▶ [Goal of the exercise] Could you set down the records below word for word, from the line with "What is the" through the end of the records? Leave out the pictures.

▶ [Dataset records]
>>>
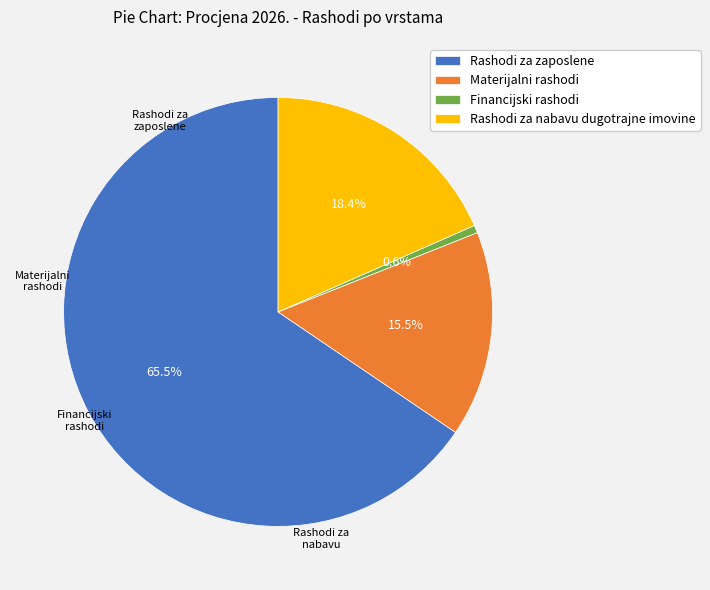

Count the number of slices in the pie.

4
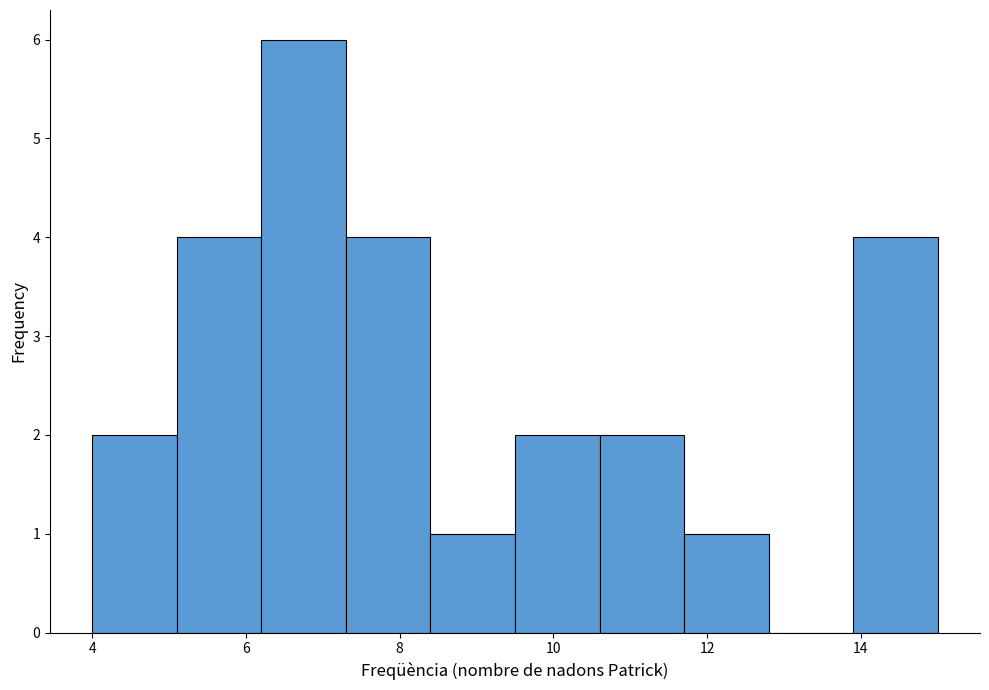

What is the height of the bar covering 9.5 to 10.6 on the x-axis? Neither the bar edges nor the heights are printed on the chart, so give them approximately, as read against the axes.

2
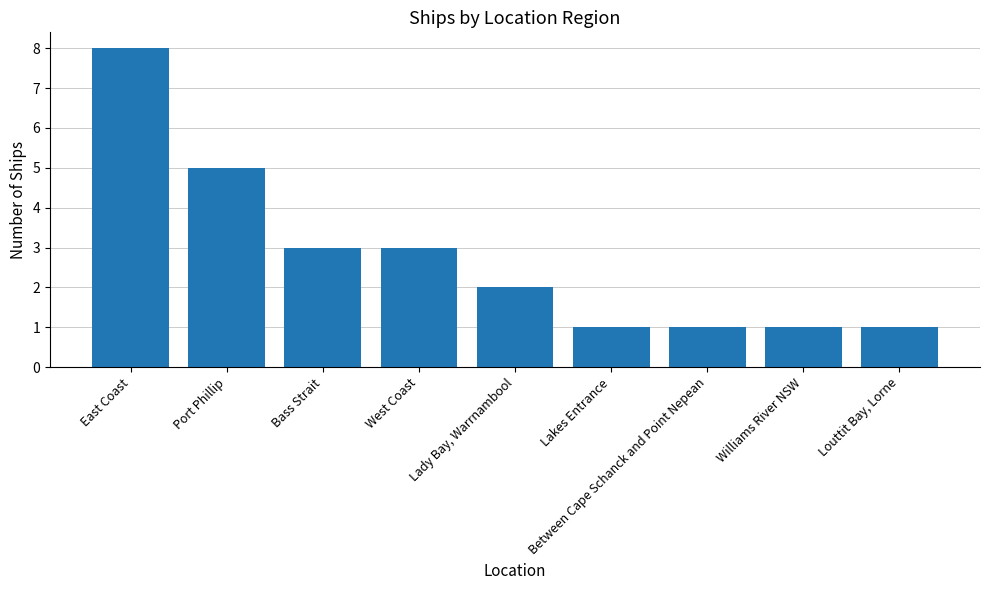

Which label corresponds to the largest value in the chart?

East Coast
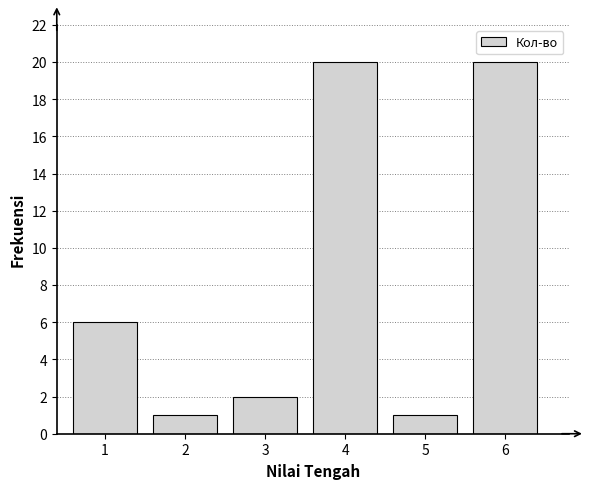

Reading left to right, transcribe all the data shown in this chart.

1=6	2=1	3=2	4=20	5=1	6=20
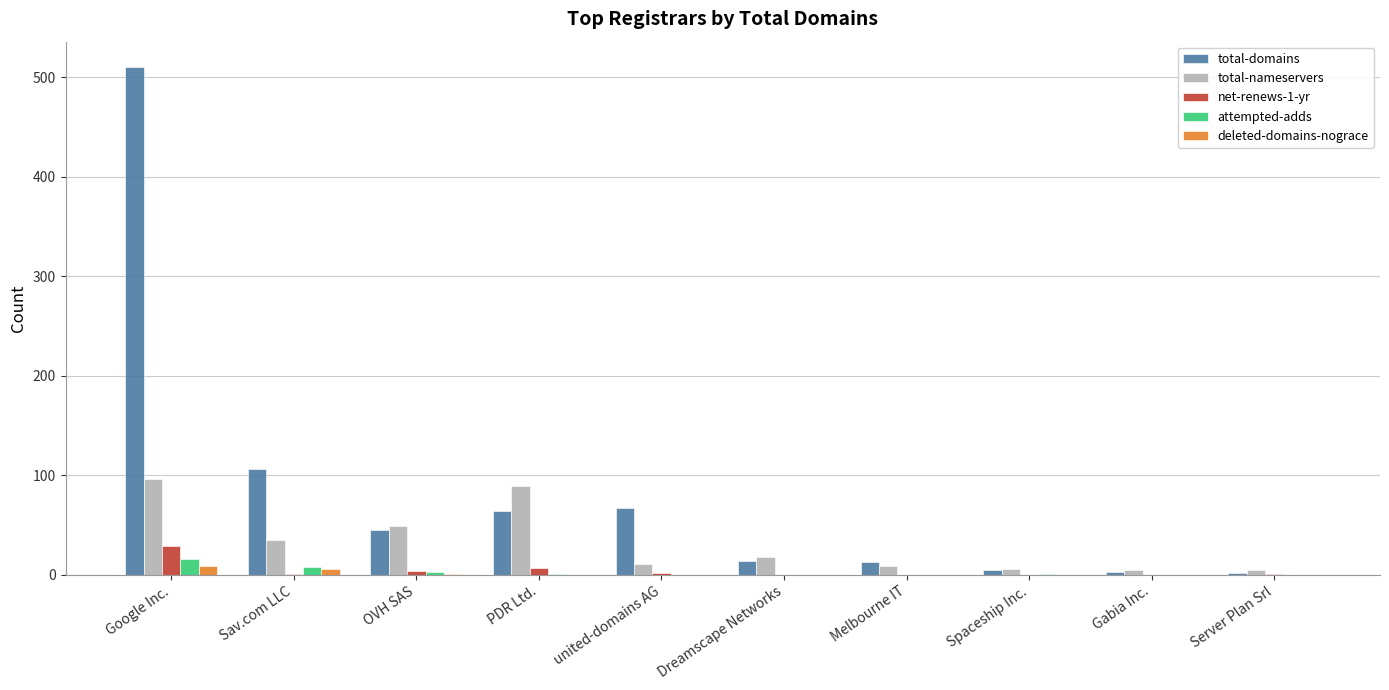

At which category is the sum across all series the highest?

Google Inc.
<<<
▶ [Response for this exercise]
What is the height of the bar covering 9.5 to 10.6 on the x-axis? Neither the bar edges nor the heights are printed on the chart, so give them approximately, as read against the axes.

2

Which label corresponds to the largest value in the chart?

East Coast

Reading left to right, transcribe all the data shown in this chart.

1=6	2=1	3=2	4=20	5=1	6=20

At which category is the sum across all series the highest?

Google Inc.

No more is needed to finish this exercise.